Такой музыки он никогда раньше не слыхал. Он знал, что в зале стоит новый, недавно купленный рояль, но не мог понять, кто там так хорошо играет. Заглянуть в окно он не сумел — высоко. Тогда он подложил на землю несколько кирпичей, стал на них одной ногой и заглянул. В это время музыка стихла, но он увидел в пустом зале за роялем сторожа, деда Илько.
— Он сидел вот так, — мальчик откинулся на спинку стула, сильно запрокинув голову, свободно, как две плети, опустил руки и закрыл глаза. — Так он сидел минуты две. Я даже подумал, что он умер. Потом он выпрямился, посмотрел на окна и ударил по клавишам. Не знаю, сколько времени он играл. Вдруг кирпичи у меня под ногой шевельнулись, и я упал, кирпичи загремели, музыка сейчас же стихла. Только я поднялся, смотрю — свет в окнах потух. Я пригнулся и побежал под стеной. А утром я сильно заболел и проболел четыре дня. Выздоровел и рассказал дяде Мише. Он заинтересовался, попросил меня никому не говорить, а написать заявление. Ну, я написал. Вот и все.
Слава умолк и взглянул на Рубцова, словно спрашивая: «Я свободен, мне можно уйти?»

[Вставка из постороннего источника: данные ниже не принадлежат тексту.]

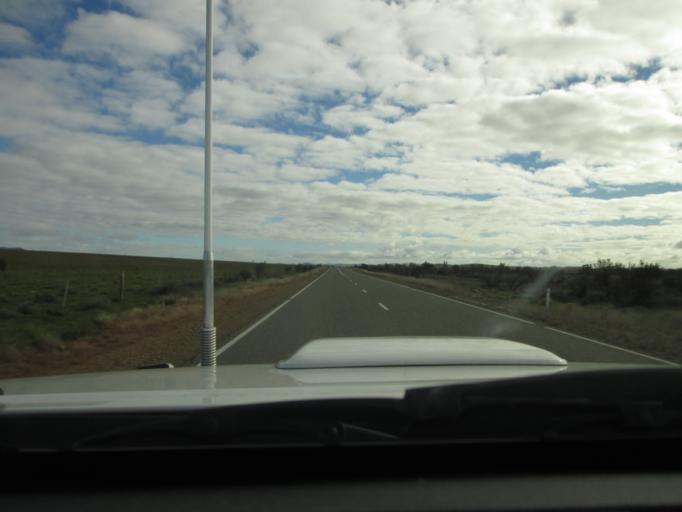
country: AU
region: South Australia
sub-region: Flinders Ranges
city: Quorn
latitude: -32.4046
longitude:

Нет, мальчик не выдумал эту историю… Но на яву или в бреду он слышал игру старика на рояле?
— Ты говоришь, Слава, что утром на следующий день заболел…
Мальчик сдержанно усмехнулся.
— Вы скажете — я бредил? Я не отрицаю… Пожалуй, когда я слушал музыку, я уже температурил. Ехали мы ночью, я был в одной рубашке и, конечно, простыл. Потом я бредил, это тоже верно. Но то, что я рассказал вам, это я видел своими глазами и слышал своими ушами.

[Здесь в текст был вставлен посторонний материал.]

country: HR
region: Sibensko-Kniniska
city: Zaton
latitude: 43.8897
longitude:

Я отлично помню. Кроме того, у меня на ноге были синяки и ссадины — об кирпичи ударился, когда падал. Даже доктор мне ссадину йодом мазал…
— Но может быть, ты ошибся во времени? Возможно, было не два часа ночи, а половина первого.
— Вы думаете в клубе играло радио? — мальчик снова сдержанно усмехнулся. — Нет, могу вам принести программу радиопередач за весь тот месяц. Все произведения композиторов, исполнявшиеся в вечерних и ночных передачах, я знаю, слышал не раз по радио. А эту музыку я никогда не слышал.
— Что же это за музыка, если ее никогда не передают по радио? — спросил Сергей. Грустная, снисходительная улыбка, таившаяся в умных глазах мальчика, начала раздражать Рубцова. — Что, старик сам сочинил ее?
Слава, видимо, обиделся, отвел взгляд в сторону.
— Разве я сказал, что не передают? — произнес он холодно, с комичной детской важностью. — Я сказал, что я не слышал. Композиторов много… А если дед Илько сочинил ту музыку, то ему нужно поклониться в ноги — он талант, гений.
— Ну, я не точно выразился, Слава, — сказал Сергей и смущенно кашлянул.
— Я так понимаю, что сочинить музыку труднее, чем потом сыграть ее. Так ведь?
— Это зависит… — пожал плечами мальчик. — Бывают очень талантливые исполнители, равные по таланту с композитором.
— Та-ак! — Рубцов оттопырил губы, забарабанил пальцами по столу и замолчал. Он чувствовал, что теряет в разговоре нужную ему нить, теряет потому, что не знает предмета, «плавает». Наконец, он нащупал нить и прищурился.